> **To do**:
Scan the material for the string "negative" and copy out every line in which it occurs.

> **Data extracts**:
· · · · ·

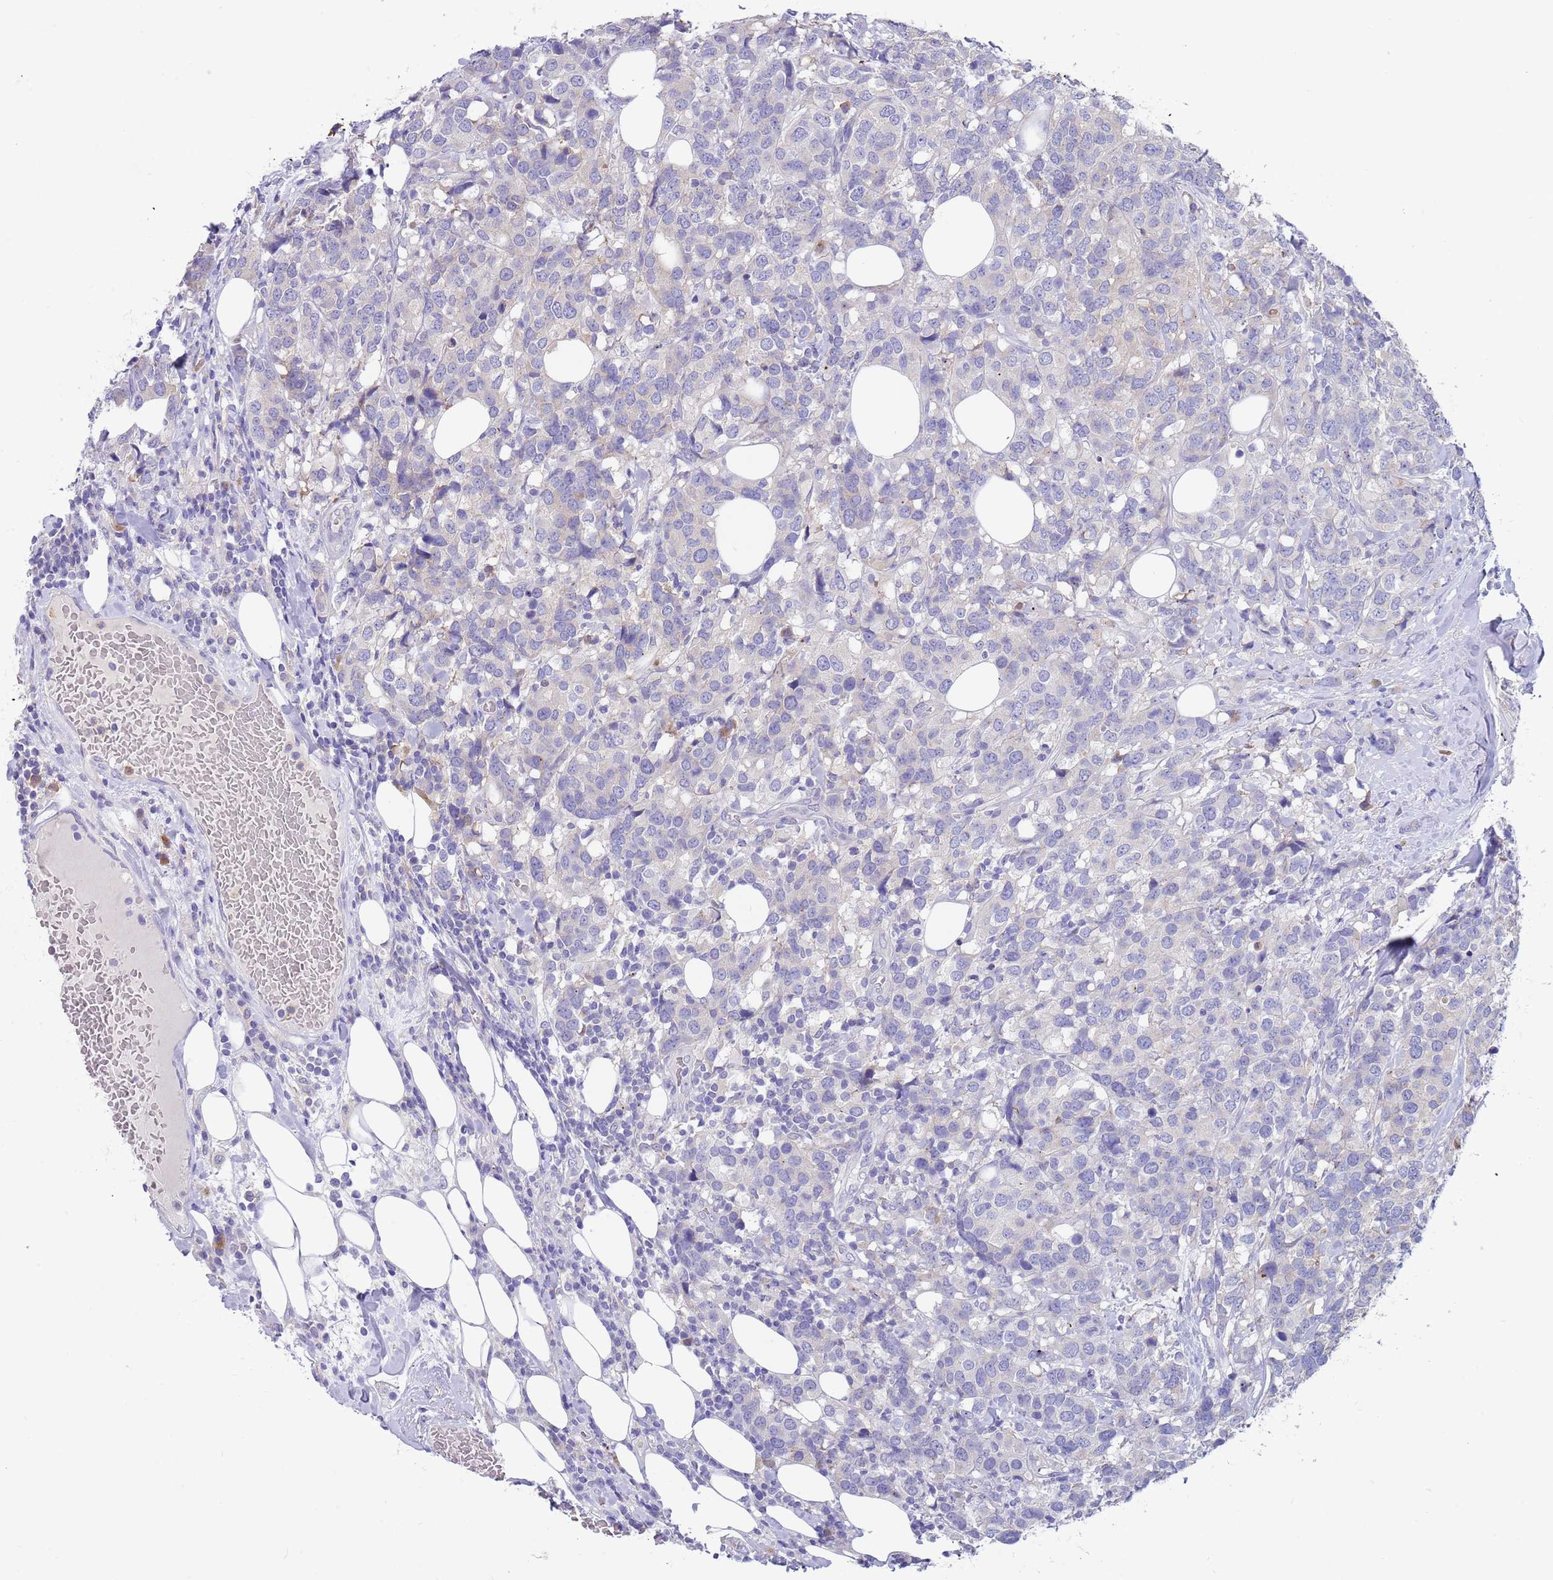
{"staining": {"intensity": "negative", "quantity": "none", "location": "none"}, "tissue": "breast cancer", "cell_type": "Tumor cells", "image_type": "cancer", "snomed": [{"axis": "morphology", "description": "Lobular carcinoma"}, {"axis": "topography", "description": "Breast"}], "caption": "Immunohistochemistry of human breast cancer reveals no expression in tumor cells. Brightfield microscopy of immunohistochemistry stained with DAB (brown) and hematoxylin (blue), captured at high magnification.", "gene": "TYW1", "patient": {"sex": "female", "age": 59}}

· · · · ·

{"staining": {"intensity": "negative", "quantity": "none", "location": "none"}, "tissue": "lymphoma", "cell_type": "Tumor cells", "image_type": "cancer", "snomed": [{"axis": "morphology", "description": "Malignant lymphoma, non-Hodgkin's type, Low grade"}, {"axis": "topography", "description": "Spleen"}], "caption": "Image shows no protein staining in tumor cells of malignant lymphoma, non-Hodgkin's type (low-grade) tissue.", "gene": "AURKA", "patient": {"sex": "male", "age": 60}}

· · · · ·

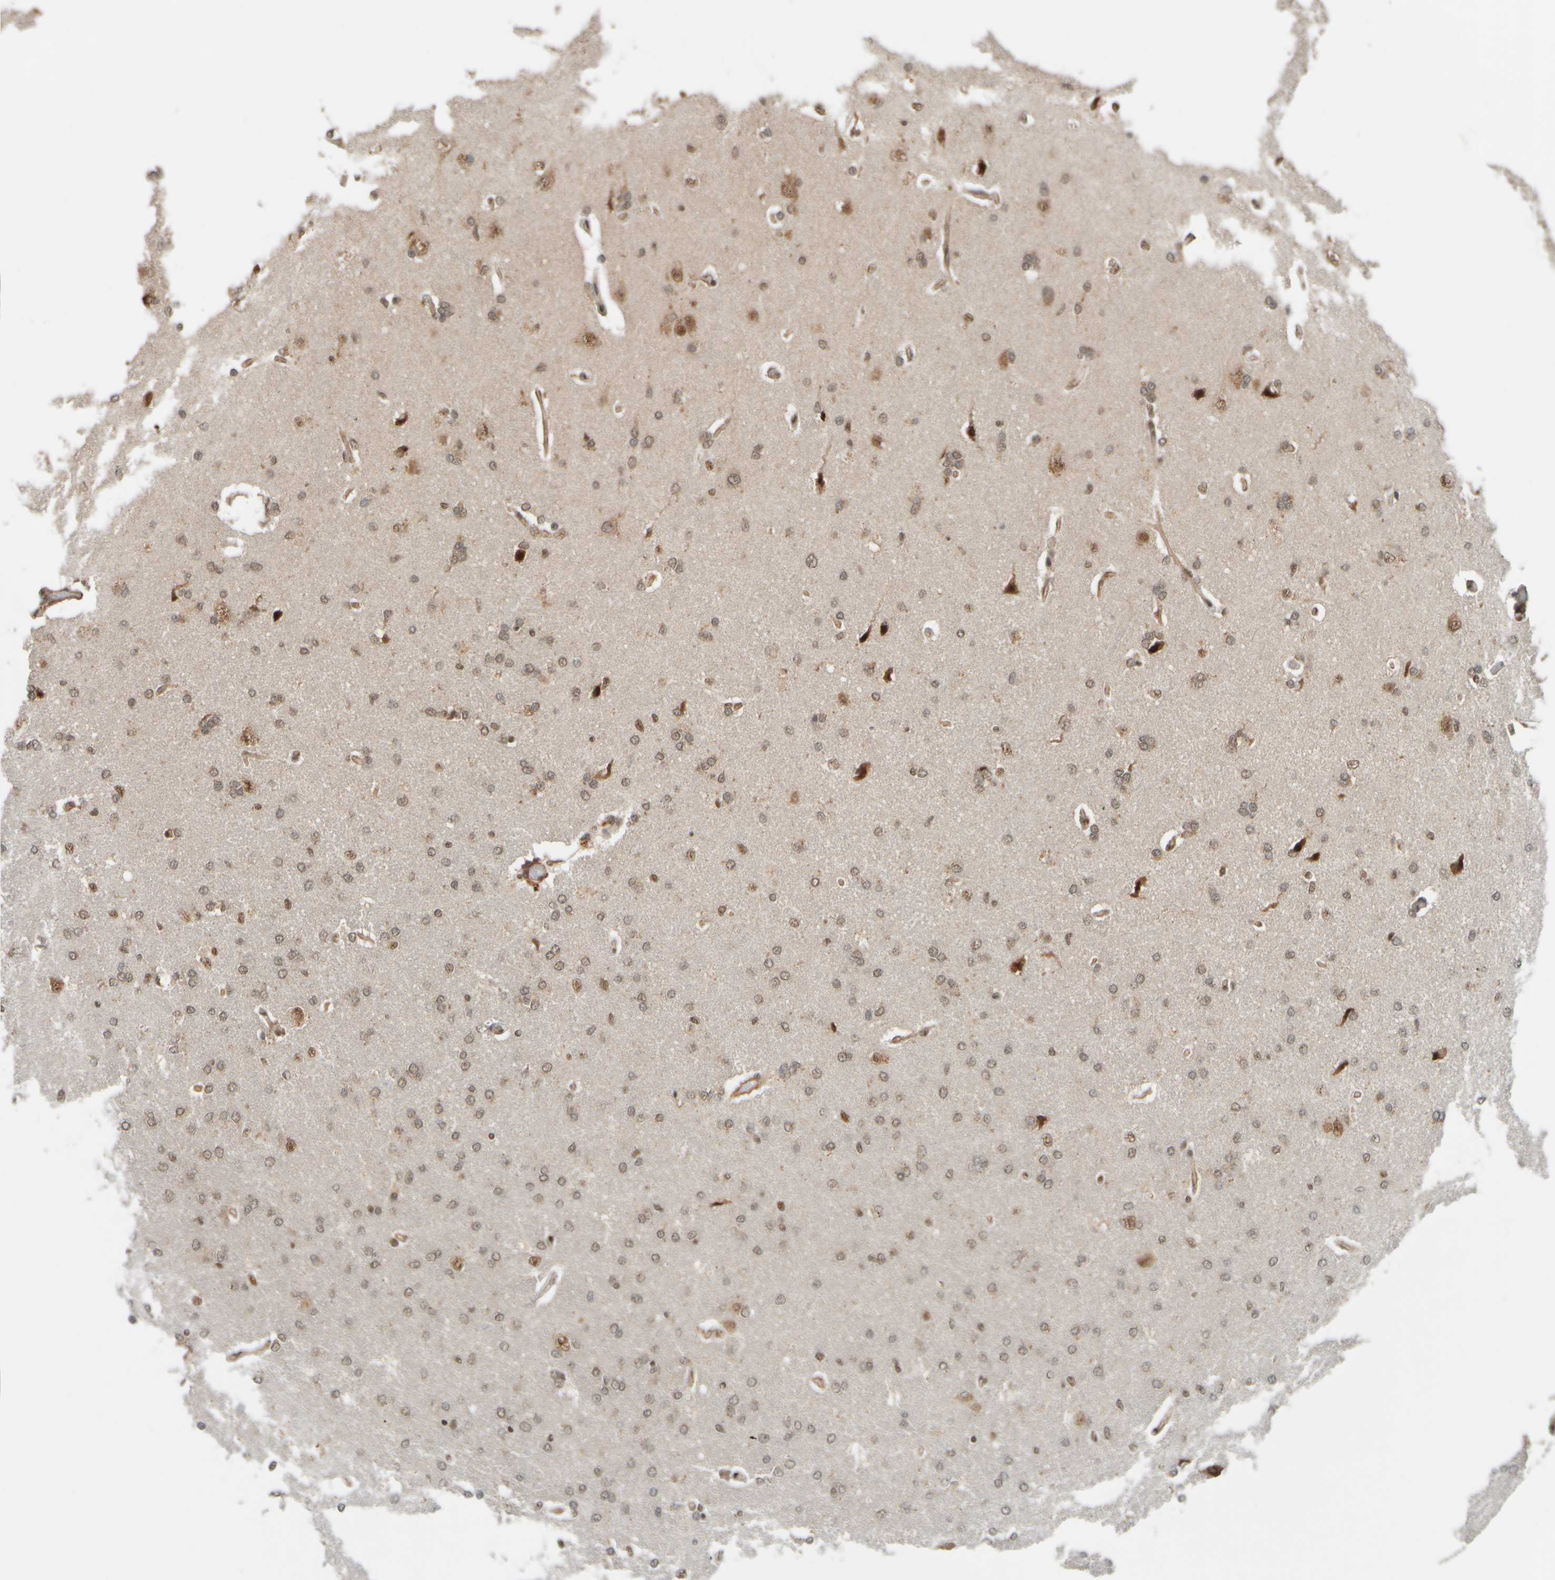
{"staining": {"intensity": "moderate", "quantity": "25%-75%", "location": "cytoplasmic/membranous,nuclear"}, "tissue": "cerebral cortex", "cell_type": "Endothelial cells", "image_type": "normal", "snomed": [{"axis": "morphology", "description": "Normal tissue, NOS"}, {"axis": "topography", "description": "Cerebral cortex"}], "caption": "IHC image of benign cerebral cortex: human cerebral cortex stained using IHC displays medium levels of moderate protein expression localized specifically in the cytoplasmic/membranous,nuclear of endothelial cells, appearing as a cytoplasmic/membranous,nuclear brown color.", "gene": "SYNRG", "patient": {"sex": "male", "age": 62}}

· · · · ·

> **Exercise result**:
{"staining": {"intensity": "negative", "quantity": "none", "location": "none"}, "tissue": "breast cancer", "cell_type": "Tumor cells", "image_type": "cancer", "snomed": [{"axis": "morphology", "description": "Lobular carcinoma"}, {"axis": "topography", "description": "Breast"}], "caption": "Immunohistochemistry of human breast cancer reveals no expression in tumor cells. Brightfield microscopy of immunohistochemistry stained with DAB (brown) and hematoxylin (blue), captured at high magnification.", "gene": "TYW1", "patient": {"sex": "female", "age": 59}}
{"staining": {"intensity": "negative", "quantity": "none", "location": "none"}, "tissue": "lymphoma", "cell_type": "Tumor cells", "image_type": "cancer", "snomed": [{"axis": "morphology", "description": "Malignant lymphoma, non-Hodgkin's type, Low grade"}, {"axis": "topography", "description": "Spleen"}], "caption": "Image shows no protein staining in tumor cells of malignant lymphoma, non-Hodgkin's type (low-grade) tissue.", "gene": "AURKA", "patient": {"sex": "male", "age": 60}}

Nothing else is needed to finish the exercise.